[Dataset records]
********

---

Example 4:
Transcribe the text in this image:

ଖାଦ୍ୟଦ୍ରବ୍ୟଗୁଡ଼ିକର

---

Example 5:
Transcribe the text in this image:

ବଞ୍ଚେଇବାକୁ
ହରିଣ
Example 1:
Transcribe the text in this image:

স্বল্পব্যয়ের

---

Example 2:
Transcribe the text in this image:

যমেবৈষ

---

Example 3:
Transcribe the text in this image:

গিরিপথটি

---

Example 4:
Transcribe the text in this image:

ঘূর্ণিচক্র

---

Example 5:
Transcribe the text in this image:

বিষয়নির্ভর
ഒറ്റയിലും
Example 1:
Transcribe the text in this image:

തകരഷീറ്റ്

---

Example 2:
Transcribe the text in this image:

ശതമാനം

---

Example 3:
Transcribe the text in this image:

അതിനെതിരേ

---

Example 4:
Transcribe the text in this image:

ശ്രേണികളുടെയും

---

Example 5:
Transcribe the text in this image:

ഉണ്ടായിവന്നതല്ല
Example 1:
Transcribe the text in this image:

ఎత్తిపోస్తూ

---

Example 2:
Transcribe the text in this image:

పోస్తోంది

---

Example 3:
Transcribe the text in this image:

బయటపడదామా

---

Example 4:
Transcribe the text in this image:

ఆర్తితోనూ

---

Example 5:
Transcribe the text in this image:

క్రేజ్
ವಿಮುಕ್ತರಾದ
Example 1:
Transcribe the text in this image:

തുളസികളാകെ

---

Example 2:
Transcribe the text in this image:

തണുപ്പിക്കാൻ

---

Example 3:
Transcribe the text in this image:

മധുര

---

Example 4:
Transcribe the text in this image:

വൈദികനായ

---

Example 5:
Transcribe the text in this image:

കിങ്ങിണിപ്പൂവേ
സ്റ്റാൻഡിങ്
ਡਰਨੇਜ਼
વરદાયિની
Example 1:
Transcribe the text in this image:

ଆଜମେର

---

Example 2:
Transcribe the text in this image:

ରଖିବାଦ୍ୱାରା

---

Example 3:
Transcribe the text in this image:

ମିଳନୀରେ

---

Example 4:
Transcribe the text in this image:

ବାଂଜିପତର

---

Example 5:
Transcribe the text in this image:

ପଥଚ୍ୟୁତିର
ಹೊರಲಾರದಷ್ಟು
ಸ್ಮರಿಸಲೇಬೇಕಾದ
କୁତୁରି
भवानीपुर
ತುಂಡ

********

## Request
Reproduce, without any change, every line from the start of the entries up to and including the line that contains "ରଖିବାଦ୍ୱାରା".

## Exercise output
---

Example 4:
Transcribe the text in this image:

ଖାଦ୍ୟଦ୍ରବ୍ୟଗୁଡ଼ିକର

---

Example 5:
Transcribe the text in this image:

ବଞ୍ଚେଇବାକୁ
ହରିଣ
Example 1:
Transcribe the text in this image:

স্বল্পব্যয়ের

---

Example 2:
Transcribe the text in this image:

যমেবৈষ

---

Example 3:
Transcribe the text in this image:

গিরিপথটি

---

Example 4:
Transcribe the text in this image:

ঘূর্ণিচক্র

---

Example 5:
Transcribe the text in this image:

বিষয়নির্ভর
ഒറ്റയിലും
Example 1:
Transcribe the text in this image:

തകരഷീറ്റ്

---

Example 2:
Transcribe the text in this image:

ശതമാനം

---

Example 3:
Transcribe the text in this image:

അതിനെതിരേ

---

Example 4:
Transcribe the text in this image:

ശ്രേണികളുടെയും

---

Example 5:
Transcribe the text in this image:

ഉണ്ടായിവന്നതല്ല
Example 1:
Transcribe the text in this image:

ఎత్తిపోస్తూ

---

Example 2:
Transcribe the text in this image:

పోస్తోంది

---

Example 3:
Transcribe the text in this image:

బయటపడదామా

---

Example 4:
Transcribe the text in this image:

ఆర్తితోనూ

---

Example 5:
Transcribe the text in this image:

క్రేజ్
ವಿಮುಕ್ತರಾದ
Example 1:
Transcribe the text in this image:

തുളസികളാകെ

---

Example 2:
Transcribe the text in this image:

തണുപ്പിക്കാൻ

---

Example 3:
Transcribe the text in this image:

മധുര

---

Example 4:
Transcribe the text in this image:

വൈദികനായ

---

Example 5:
Transcribe the text in this image:

കിങ്ങിണിപ്പൂവേ
സ്റ്റാൻഡിങ്
ਡਰਨੇਜ਼
વરદાયિની
Example 1:
Transcribe the text in this image:

ଆଜମେର

---

Example 2:
Transcribe the text in this image:

ରଖିବାଦ୍ୱାରା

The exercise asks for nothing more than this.